Por meio de nota nas redes sociais, o Conselho Federal de Medicina (Cremese) se pronunciou após o caso que envolve a morte de uma idosa de 60 anos após ela ser atendida por um médico que atuava de forma irregular em uma clínica no município de Umbaúba. O fato ocorreu nessa terça-feira, 18.
Na nota, o CRM disse que tomou conhecimento por meio da imprensa a respeito das investigações conduzidas pela Polícia Civil sobre o suposto exercício ilegal da medicina na Clínica Municipal 24 Horas de Umbaúba, bem como sobre a apuração das circunstâncias do óbito de uma paciente atendida na referida unidade.
Ainda na nota, o órgão afirmou que não foi comunicado formalmente pelas autoridades policiais ou gestoras sobre os fatos em evidência. Contudo, diante da gravidade do relato veiculado, o CREMESE realizou levantamentos preliminares.
O conselho apurou que o investigado apontado como executor do ato médico detém Registro no Ministério da Saúde (RMS), na condição de médico integrante do Programa Mais Médicos. O RMS é uma autorização profissional específica e restrita, que permite a atuação do profissional de forma exclusiva no âmbito do projeto e estritamente na Atenção Básica do município para o qual foi alocado. Ainda de acordo com o Cremese, é expressamente vedado a este profissional prestar plantões fora do programa ou atuar em clínicas privadas e unidades de urgência/emergência.
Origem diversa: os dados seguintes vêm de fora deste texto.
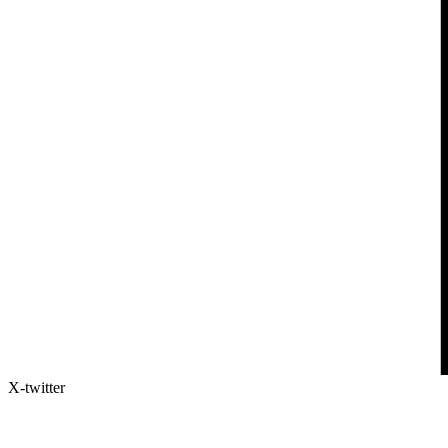
X-twitter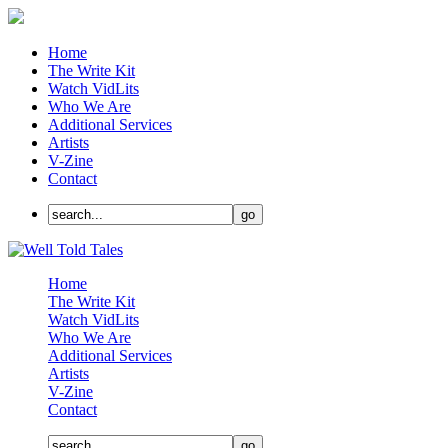
Home
The Write Kit
Watch VidLits
Who We Are
Additional Services
Artists
V-Zine
Contact
Home
The Write Kit
Watch VidLits
Who We Are
Additional Services
Artists
V-Zine
Contact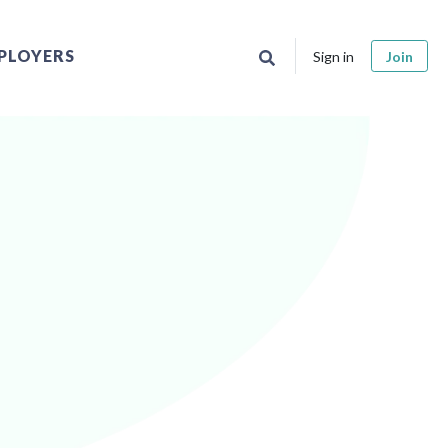
PLOYERS
Sign in
Join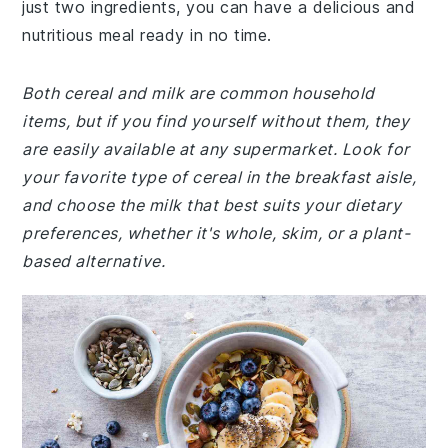
just two ingredients, you can have a delicious and
nutritious meal ready in no time.
Both cereal and milk are common household
items, but if you find yourself without them, they
are easily available at any supermarket. Look for
your favorite type of cereal in the breakfast aisle,
and choose the milk that best suits your dietary
preferences, whether it's whole, skim, or a plant-
based alternative.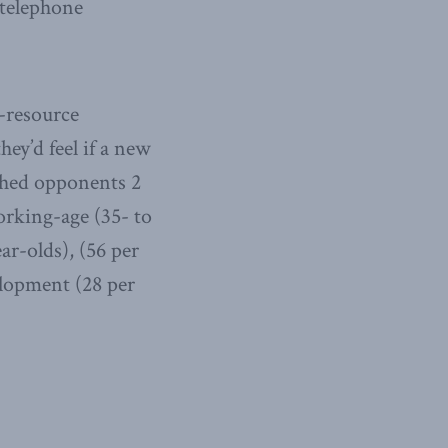
 telephone
l-resource
y’d feel if a new
ghed opponents 2
orking-age (35- to
ar-olds), (56 per
elopment (28 per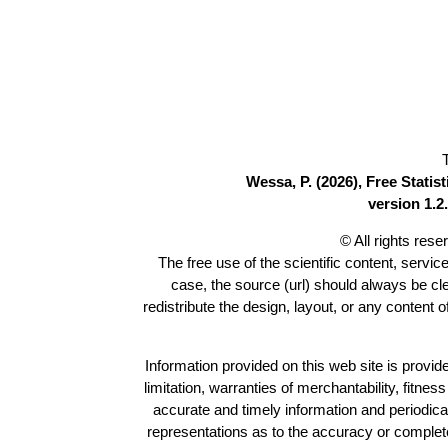
Wessa, P. (2026), Free Stati
version 1.2.
© All rights res
The free use of the scientific content, servic
case, the source (url) should always be c
redistribute the design, layout, or any content 
Information provided on this web site is provide
limitation, warranties of merchantability, fitne
accurate and timely information and periodica
representations as to the accuracy or completen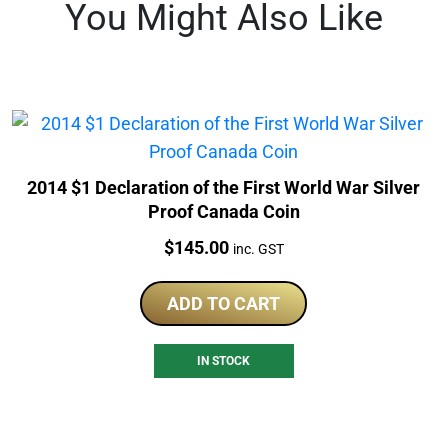
You Might Also Like
2014 $1 Declaration of the First World War Silver
Proof Canada Coin
Price:
$
145.00
inc. GST
ADD TO CART
IN STOCK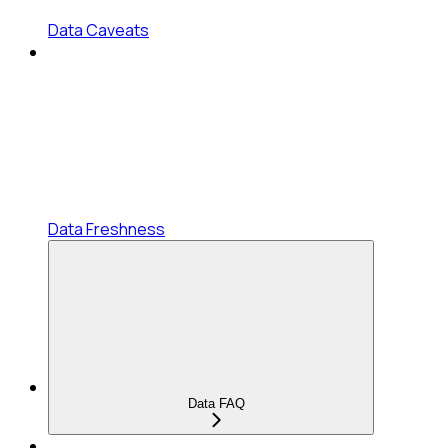
Data Caveats
Data Freshness
Data FAQ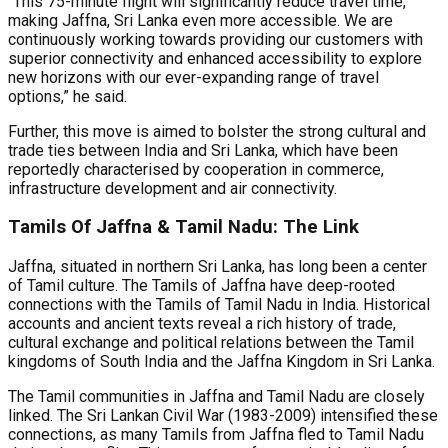
“This 75-minute flight will significantly reduce travel time,
making Jaffna, Sri Lanka even more accessible. We are
continuously working towards providing our customers with
superior connectivity and enhanced accessibility to explore
new horizons with our ever-expanding range of travel
options,” he said.
Further, this move is aimed to bolster the strong cultural and
trade ties between India and Sri Lanka, which have been
reportedly characterised by cooperation in commerce,
infrastructure development and air connectivity.
Tamils Of Jaffna & Tamil Nadu: The Link
Jaffna, situated in northern Sri Lanka, has long been a center
of Tamil culture. The Tamils of Jaffna have deep-rooted
connections with the Tamils of Tamil Nadu in India. Historical
accounts and ancient texts reveal a rich history of trade,
cultural exchange and political relations between the Tamil
kingdoms of South India and the Jaffna Kingdom in Sri Lanka.
The Tamil communities in Jaffna and Tamil Nadu are closely
linked. The Sri Lankan Civil War (1983-2009) intensified these
connections, as many Tamils from Jaffna fled to Tamil Nadu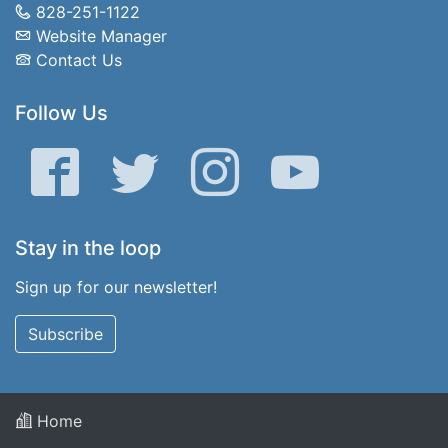
828-251-1122
Website Manager
Contact Us
Follow Us
Facebook
Twitter
Instagram
YouTube
Stay in the loop
Sign up for our newsletter!
Subscribe
Home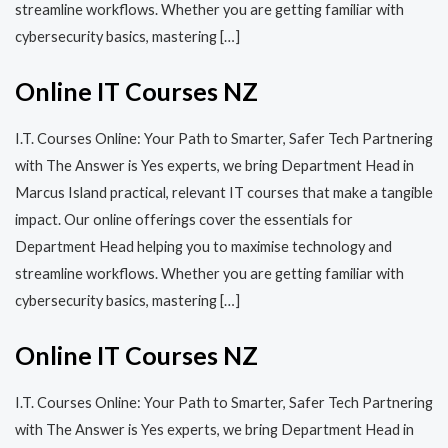
streamline workflows. Whether you are getting familiar with
cybersecurity basics, mastering […]
Online IT Courses NZ
I.T. Courses Online: Your Path to Smarter, Safer Tech Partnering
with The Answer is Yes experts, we bring Department Head in
Marcus Island practical, relevant IT courses that make a tangible
impact. Our online offerings cover the essentials for
Department Head helping you to maximise technology and
streamline workflows. Whether you are getting familiar with
cybersecurity basics, mastering […]
Online IT Courses NZ
I.T. Courses Online: Your Path to Smarter, Safer Tech Partnering
with The Answer is Yes experts, we bring Department Head in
Além disso, constatou que o médico que teve seus dados cadastrais e carimbo utilizados de forma indevida durante o atendimento possui inscrição regular e ativa perante o CREMESE desde dezembro de 2025.
Na nota, o Cremese informou que a Direção Técnica do Hospital de Pequeno Porte José Nailson Moura (Clínica Municipal 24 Horas de Umbaúba) foi oficiada para, no prazo de 24 horas prestar informações e esclarecimentos circunstanciados sobre o caso.